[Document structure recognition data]
════════
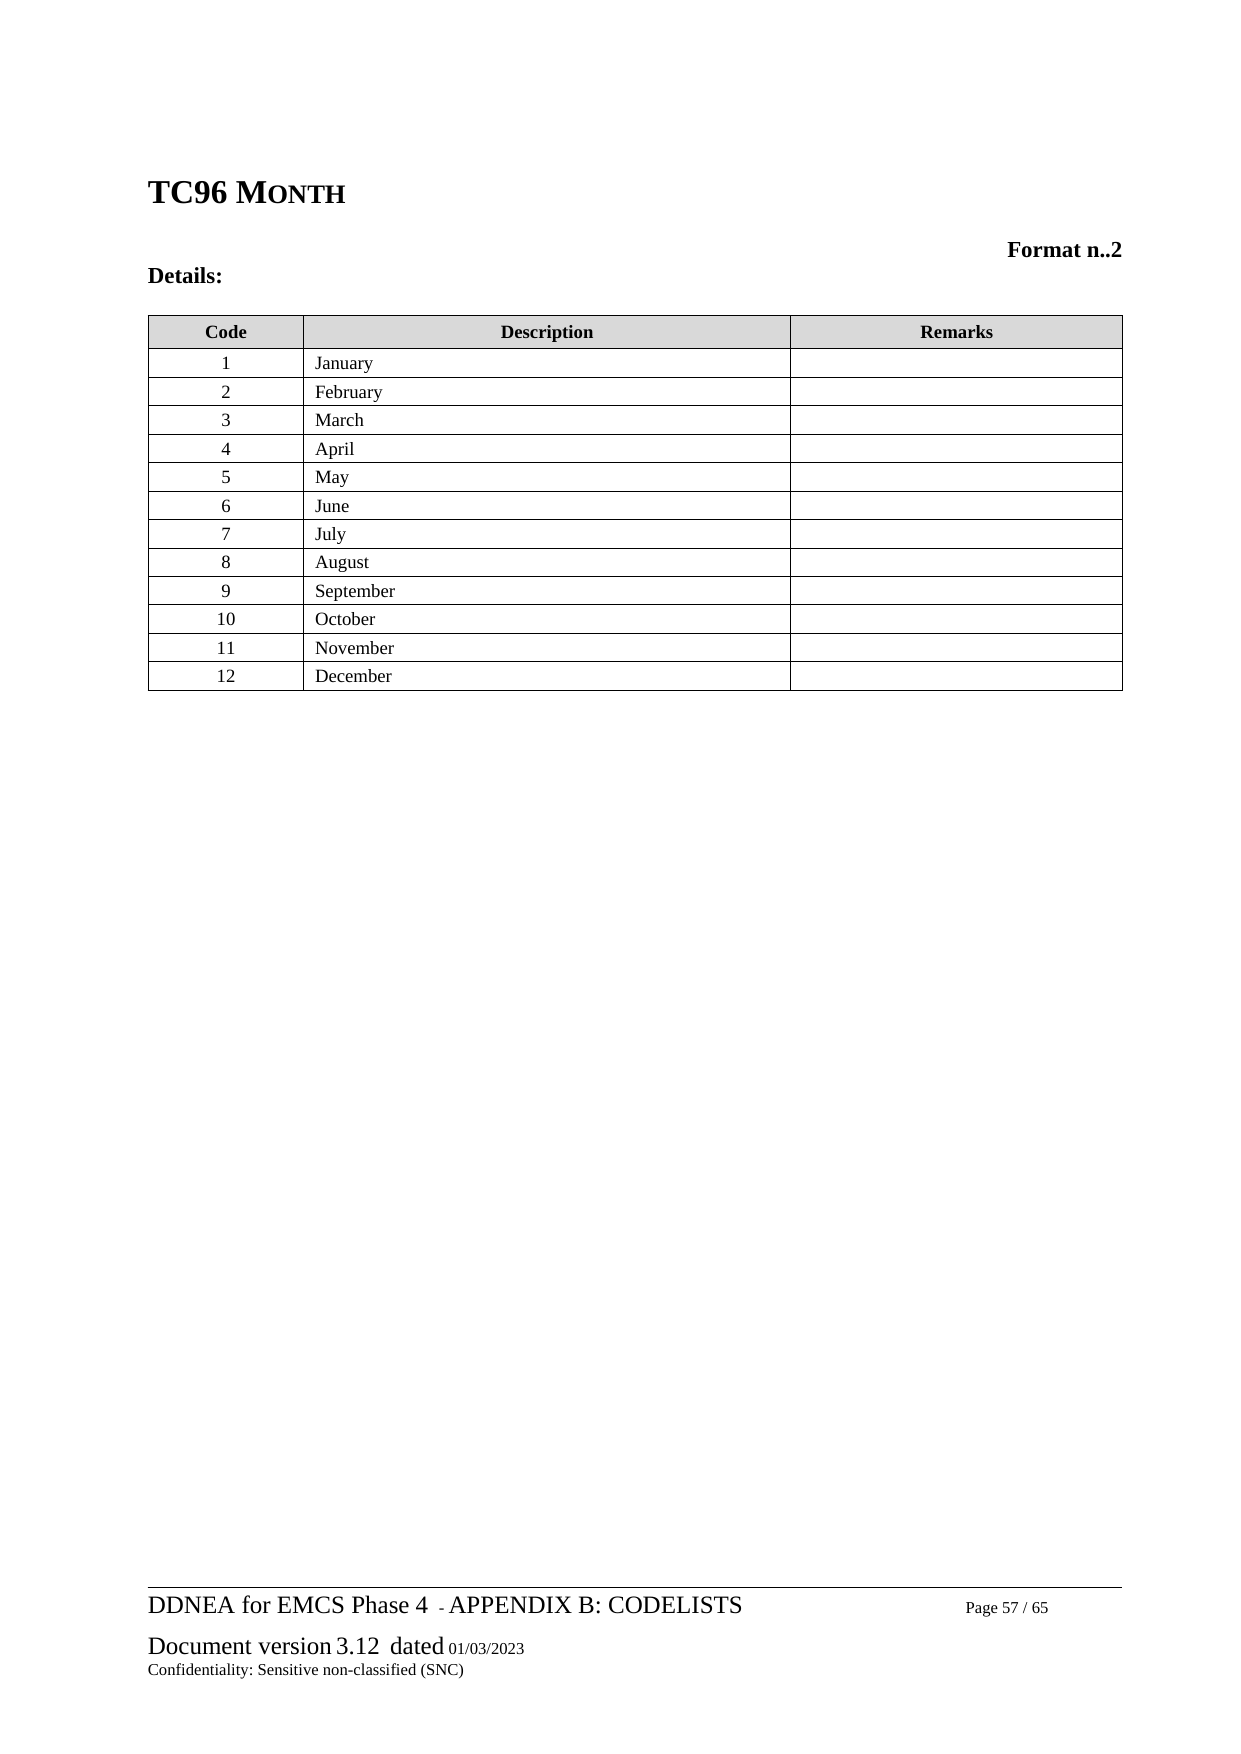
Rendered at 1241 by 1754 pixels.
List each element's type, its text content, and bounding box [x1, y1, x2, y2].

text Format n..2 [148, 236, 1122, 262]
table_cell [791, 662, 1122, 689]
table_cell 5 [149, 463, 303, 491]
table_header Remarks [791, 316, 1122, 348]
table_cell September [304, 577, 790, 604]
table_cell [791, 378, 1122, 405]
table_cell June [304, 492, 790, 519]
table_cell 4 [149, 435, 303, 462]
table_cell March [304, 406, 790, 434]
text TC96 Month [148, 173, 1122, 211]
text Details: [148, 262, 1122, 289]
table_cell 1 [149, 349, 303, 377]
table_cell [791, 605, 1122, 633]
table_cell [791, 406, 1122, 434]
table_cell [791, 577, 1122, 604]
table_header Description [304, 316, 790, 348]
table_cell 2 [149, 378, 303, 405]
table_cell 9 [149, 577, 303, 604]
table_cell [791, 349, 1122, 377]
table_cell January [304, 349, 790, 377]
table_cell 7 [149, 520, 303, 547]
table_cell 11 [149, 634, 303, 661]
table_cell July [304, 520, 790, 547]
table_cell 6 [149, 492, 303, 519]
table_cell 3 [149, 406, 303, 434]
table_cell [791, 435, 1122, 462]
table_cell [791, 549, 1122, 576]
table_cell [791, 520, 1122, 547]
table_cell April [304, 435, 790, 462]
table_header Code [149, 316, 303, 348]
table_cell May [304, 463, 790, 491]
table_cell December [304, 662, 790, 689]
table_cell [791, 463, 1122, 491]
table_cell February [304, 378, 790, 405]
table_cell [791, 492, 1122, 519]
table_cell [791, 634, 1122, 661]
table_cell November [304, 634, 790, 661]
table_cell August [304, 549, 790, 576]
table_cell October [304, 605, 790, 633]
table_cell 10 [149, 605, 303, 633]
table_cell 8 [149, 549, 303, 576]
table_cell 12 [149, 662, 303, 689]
════════
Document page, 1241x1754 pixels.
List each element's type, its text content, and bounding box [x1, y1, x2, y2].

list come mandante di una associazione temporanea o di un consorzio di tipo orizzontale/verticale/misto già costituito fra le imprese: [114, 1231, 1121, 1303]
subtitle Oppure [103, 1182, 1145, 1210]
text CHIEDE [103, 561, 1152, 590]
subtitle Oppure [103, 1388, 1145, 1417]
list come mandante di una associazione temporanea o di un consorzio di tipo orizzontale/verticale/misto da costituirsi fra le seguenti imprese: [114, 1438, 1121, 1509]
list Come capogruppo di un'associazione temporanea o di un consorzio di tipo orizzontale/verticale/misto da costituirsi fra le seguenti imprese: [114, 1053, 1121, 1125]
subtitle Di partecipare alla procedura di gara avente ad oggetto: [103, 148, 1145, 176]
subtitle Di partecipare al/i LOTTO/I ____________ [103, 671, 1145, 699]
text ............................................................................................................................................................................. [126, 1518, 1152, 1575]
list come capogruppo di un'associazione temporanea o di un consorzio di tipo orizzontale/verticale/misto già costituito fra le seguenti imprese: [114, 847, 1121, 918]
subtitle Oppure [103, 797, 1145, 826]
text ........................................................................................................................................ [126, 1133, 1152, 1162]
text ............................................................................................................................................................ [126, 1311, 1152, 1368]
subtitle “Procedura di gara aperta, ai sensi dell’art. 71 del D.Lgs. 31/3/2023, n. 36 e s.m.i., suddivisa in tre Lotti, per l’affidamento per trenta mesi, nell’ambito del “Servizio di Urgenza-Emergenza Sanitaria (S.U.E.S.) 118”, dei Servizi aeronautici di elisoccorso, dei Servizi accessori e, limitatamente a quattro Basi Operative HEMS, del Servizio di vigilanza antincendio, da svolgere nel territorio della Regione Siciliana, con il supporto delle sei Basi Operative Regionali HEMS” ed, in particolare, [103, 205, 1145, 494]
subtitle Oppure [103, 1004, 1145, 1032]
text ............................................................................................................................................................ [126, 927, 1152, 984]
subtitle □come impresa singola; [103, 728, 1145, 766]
════════
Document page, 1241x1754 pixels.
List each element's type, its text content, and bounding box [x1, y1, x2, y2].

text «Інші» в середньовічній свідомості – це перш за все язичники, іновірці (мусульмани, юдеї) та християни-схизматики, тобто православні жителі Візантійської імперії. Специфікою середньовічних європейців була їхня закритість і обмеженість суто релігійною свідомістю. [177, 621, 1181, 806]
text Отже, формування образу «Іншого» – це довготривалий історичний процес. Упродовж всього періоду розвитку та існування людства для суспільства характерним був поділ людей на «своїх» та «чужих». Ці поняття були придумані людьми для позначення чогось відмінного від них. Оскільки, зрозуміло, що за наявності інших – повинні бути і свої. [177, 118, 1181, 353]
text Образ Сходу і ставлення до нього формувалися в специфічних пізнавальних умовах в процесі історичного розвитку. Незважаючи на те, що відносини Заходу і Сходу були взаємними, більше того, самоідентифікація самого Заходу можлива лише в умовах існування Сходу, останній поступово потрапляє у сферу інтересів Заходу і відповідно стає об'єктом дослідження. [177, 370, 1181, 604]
════════
#### What is being asked:
Count lines, not occurrences. State how many lines of the entries contain the word "існування", and add nothing.

#### Response area:
2